Nature, Vol.586, No.7831, 697-701, 2020
The Philae lander reveals low-strength primitive ice inside cometary boulders
On 12 November 2014, the Philae lander descended towards comet 67P/ChuryumovGerasimenko, bounced twice off the surface, then arrived under an overhanging cliff in the Abydos region. The landing process provided insights into the properties of a cometary nucleus(1-3). Here we report an investigation of the previously undiscovered site of the second touchdown, where Philae spent almost two minutes of its cross-comet journey, producing four distinct surface contacts on two adjoining cometary boulders. It exposed primitive water ice-that is, water ice from the time of the comet's formation 4.5 billion years ago-in their interiors while travelling through a crevice between the boulders. Our multi-instrument observations made 19 months later found that this water ice, mixed with ubiquitous dark organic-rich material, has a local dust/ice mass ratio of 2.3(-0.16)(+0.2), matching values previously observed in freshly exposed water ice from outbursts4 and water ice in shadow(5,6).
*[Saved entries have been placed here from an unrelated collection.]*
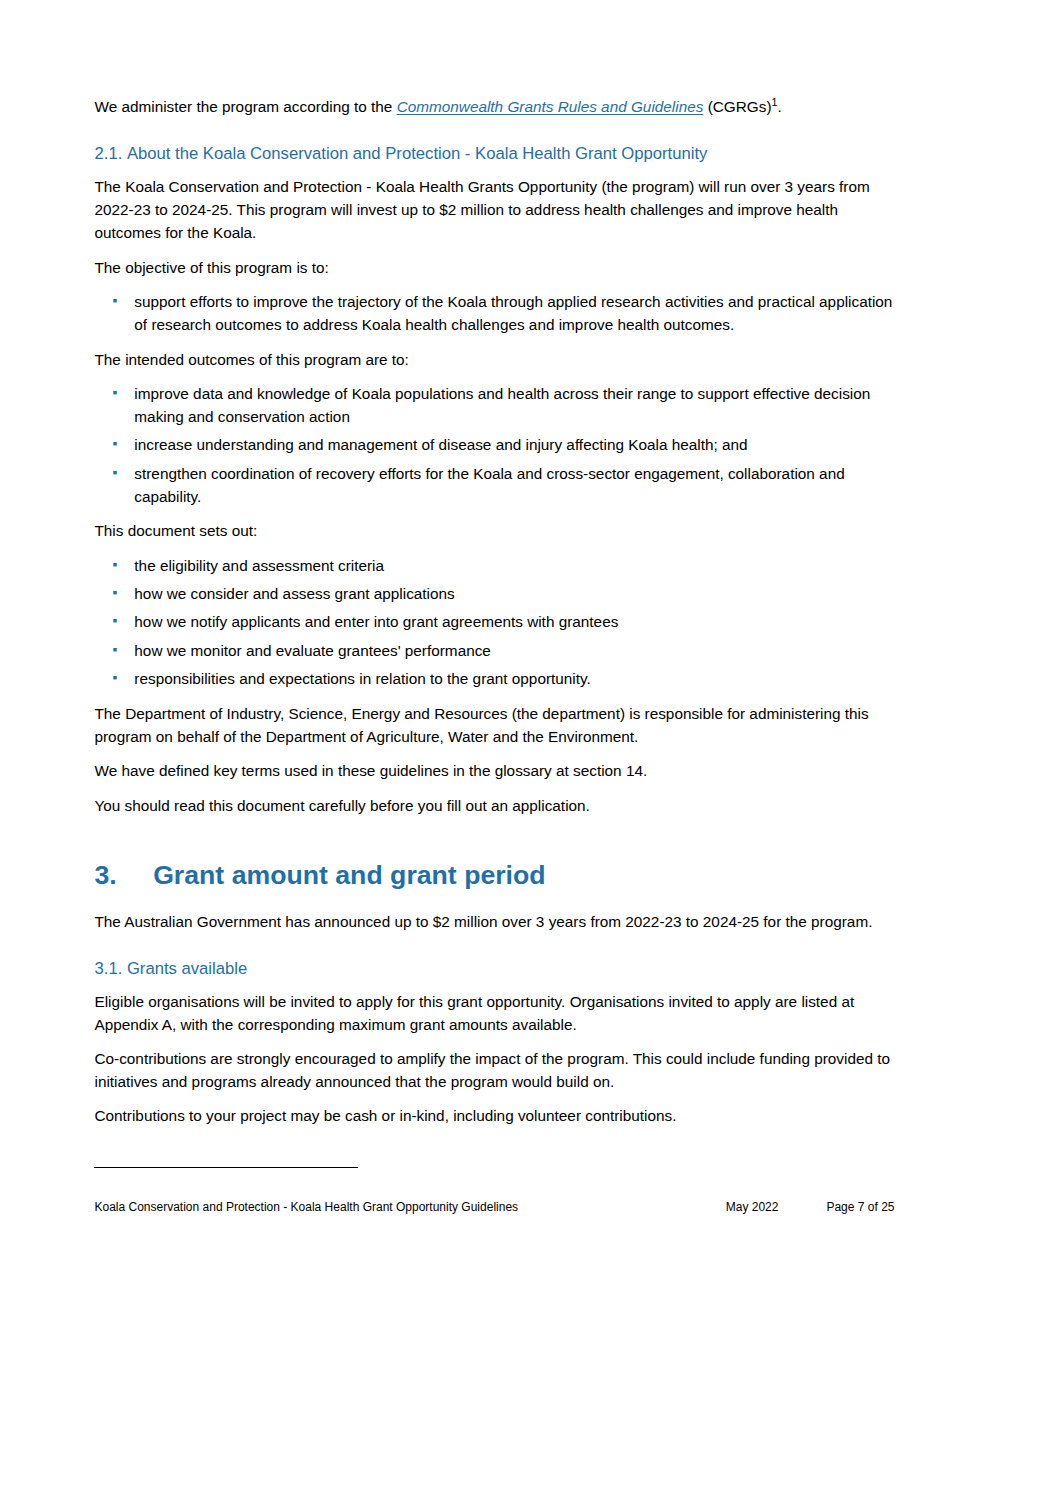We administer the program according to the Commonwealth Grants Rules and Guidelines (CGRGs)1.
2.1. About the Koala Conservation and Protection - Koala Health Grant Opportunity
The Koala Conservation and Protection - Koala Health Grants Opportunity (the program) will run over 3 years from 2022-23 to 2024-25. This program will invest up to $2 million to address health challenges and improve health outcomes for the Koala.
The objective of this program is to:
support efforts to improve the trajectory of the Koala through applied research activities and practical application of research outcomes to address Koala health challenges and improve health outcomes.
The intended outcomes of this program are to:
improve data and knowledge of Koala populations and health across their range to support effective decision making and conservation action
increase understanding and management of disease and injury affecting Koala health; and
strengthen coordination of recovery efforts for the Koala and cross-sector engagement, collaboration and capability.
This document sets out:
the eligibility and assessment criteria
how we consider and assess grant applications
how we notify applicants and enter into grant agreements with grantees
how we monitor and evaluate grantees' performance
responsibilities and expectations in relation to the grant opportunity.
The Department of Industry, Science, Energy and Resources (the department) is responsible for administering this program on behalf of the Department of Agriculture, Water and the Environment.
We have defined key terms used in these guidelines in the glossary at section 14.
You should read this document carefully before you fill out an application.
3. Grant amount and grant period
The Australian Government has announced up to $2 million over 3 years from 2022-23 to 2024-25 for the program.
3.1. Grants available
Eligible organisations will be invited to apply for this grant opportunity. Organisations invited to apply are listed at Appendix A, with the corresponding maximum grant amounts available.
Co-contributions are strongly encouraged to amplify the impact of the program. This could include funding provided to initiatives and programs already announced that the program would build on.
Contributions to your project may be cash or in-kind, including volunteer contributions.
Koala Conservation and Protection - Koala Health Grant Opportunity Guidelines
May 2022
Page 7 of 25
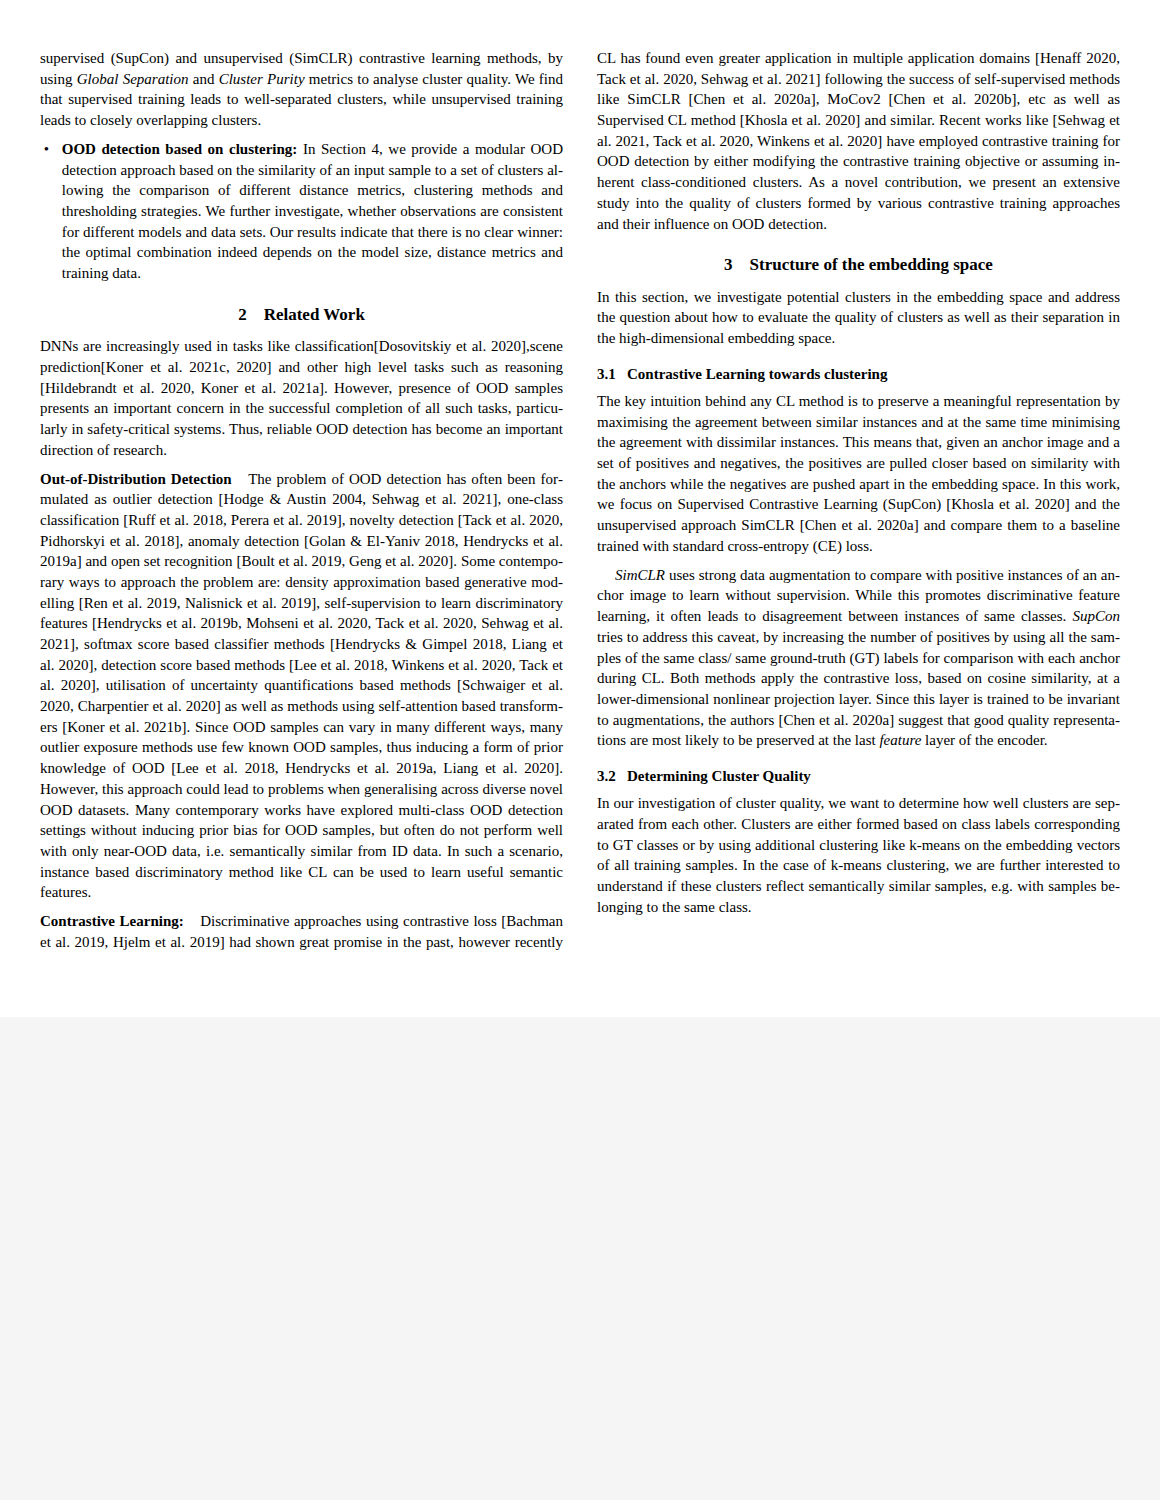supervised (SupCon) and unsupervised (SimCLR) contrastive learning methods, by using Global Separation and Cluster Purity metrics to analyse cluster quality. We find that supervised training leads to well-separated clusters, while unsupervised training leads to closely overlapping clusters.
OOD detection based on clustering: In Section 4, we provide a modular OOD detection approach based on the similarity of an input sample to a set of clusters allowing the comparison of different distance metrics, clustering methods and thresholding strategies. We further investigate, whether observations are consistent for different models and data sets. Our results indicate that there is no clear winner: the optimal combination indeed depends on the model size, distance metrics and training data.
2 Related Work
DNNs are increasingly used in tasks like classification[Dosovitskiy et al. 2020],scene prediction[Koner et al. 2021c, 2020] and other high level tasks such as reasoning [Hildebrandt et al. 2020, Koner et al. 2021a]. However, presence of OOD samples presents an important concern in the successful completion of all such tasks, particularly in safety-critical systems. Thus, reliable OOD detection has become an important direction of research.
Out-of-Distribution Detection The problem of OOD detection has often been formulated as outlier detection [Hodge & Austin 2004, Sehwag et al. 2021], one-class classification [Ruff et al. 2018, Perera et al. 2019], novelty detection [Tack et al. 2020, Pidhorskyi et al. 2018], anomaly detection [Golan & El-Yaniv 2018, Hendrycks et al. 2019a] and open set recognition [Boult et al. 2019, Geng et al. 2020]. Some contemporary ways to approach the problem are: density approximation based generative modelling [Ren et al. 2019, Nalisnick et al. 2019], self-supervision to learn discriminatory features [Hendrycks et al. 2019b, Mohseni et al. 2020, Tack et al. 2020, Sehwag et al. 2021], softmax score based classifier methods [Hendrycks & Gimpel 2018, Liang et al. 2020], detection score based methods [Lee et al. 2018, Winkens et al. 2020, Tack et al. 2020], utilisation of uncertainty quantifications based methods [Schwaiger et al. 2020, Charpentier et al. 2020] as well as methods using self-attention based transformers [Koner et al. 2021b]. Since OOD samples can vary in many different ways, many outlier exposure methods use few known OOD samples, thus inducing a form of prior knowledge of OOD [Lee et al. 2018, Hendrycks et al. 2019a, Liang et al. 2020]. However, this approach could lead to problems when generalising across diverse novel OOD datasets. Many contemporary works have explored multi-class OOD detection settings without inducing prior bias for OOD samples, but often do not perform well with only near-OOD data, i.e. semantically similar from ID data. In such a scenario, instance based discriminatory method like CL can be used to learn useful semantic features.
Contrastive Learning: Discriminative approaches using contrastive loss [Bachman et al. 2019, Hjelm et al. 2019] had shown great promise in the past, however recently CL has found even greater application in multiple application domains [Henaff 2020, Tack et al. 2020, Sehwag et al. 2021] following the success of self-supervised methods like SimCLR [Chen et al. 2020a], MoCov2 [Chen et al. 2020b], etc as well as Supervised CL method [Khosla et al. 2020] and similar. Recent works like [Sehwag et al. 2021, Tack et al. 2020, Winkens et al. 2020] have employed contrastive training for OOD detection by either modifying the contrastive training objective or assuming inherent class-conditioned clusters. As a novel contribution, we present an extensive study into the quality of clusters formed by various contrastive training approaches and their influence on OOD detection.
3 Structure of the embedding space
In this section, we investigate potential clusters in the embedding space and address the question about how to evaluate the quality of clusters as well as their separation in the high-dimensional embedding space.
3.1 Contrastive Learning towards clustering
The key intuition behind any CL method is to preserve a meaningful representation by maximising the agreement between similar instances and at the same time minimising the agreement with dissimilar instances. This means that, given an anchor image and a set of positives and negatives, the positives are pulled closer based on similarity with the anchors while the negatives are pushed apart in the embedding space. In this work, we focus on Supervised Contrastive Learning (SupCon) [Khosla et al. 2020] and the unsupervised approach SimCLR [Chen et al. 2020a] and compare them to a baseline trained with standard cross-entropy (CE) loss.
SimCLR uses strong data augmentation to compare with positive instances of an anchor image to learn without supervision. While this promotes discriminative feature learning, it often leads to disagreement between instances of same classes. SupCon tries to address this caveat, by increasing the number of positives by using all the samples of the same class/ same ground-truth (GT) labels for comparison with each anchor during CL. Both methods apply the contrastive loss, based on cosine similarity, at a lower-dimensional nonlinear projection layer. Since this layer is trained to be invariant to augmentations, the authors [Chen et al. 2020a] suggest that good quality representations are most likely to be preserved at the last feature layer of the encoder.
3.2 Determining Cluster Quality
In our investigation of cluster quality, we want to determine how well clusters are separated from each other. Clusters are either formed based on class labels corresponding to GT classes or by using additional clustering like k-means on the embedding vectors of all training samples. In the case of k-means clustering, we are further interested to understand if these clusters reflect semantically similar samples, e.g. with samples belonging to the same class.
At the end of the crevice, Philae made a 0.25-metre-deep impression in the boulder ice, providing in situ measurements confirming that primitive ice has a very low compressive strength (less than 12 pascals, softer than freshly fallen light snow) and allowing a key estimation to be made of the porosity (75 +/- 7 per cent) of the boulders' icy interiors. Our results provide constraints for cometary landers seeking access to a volatile-rich ice sample.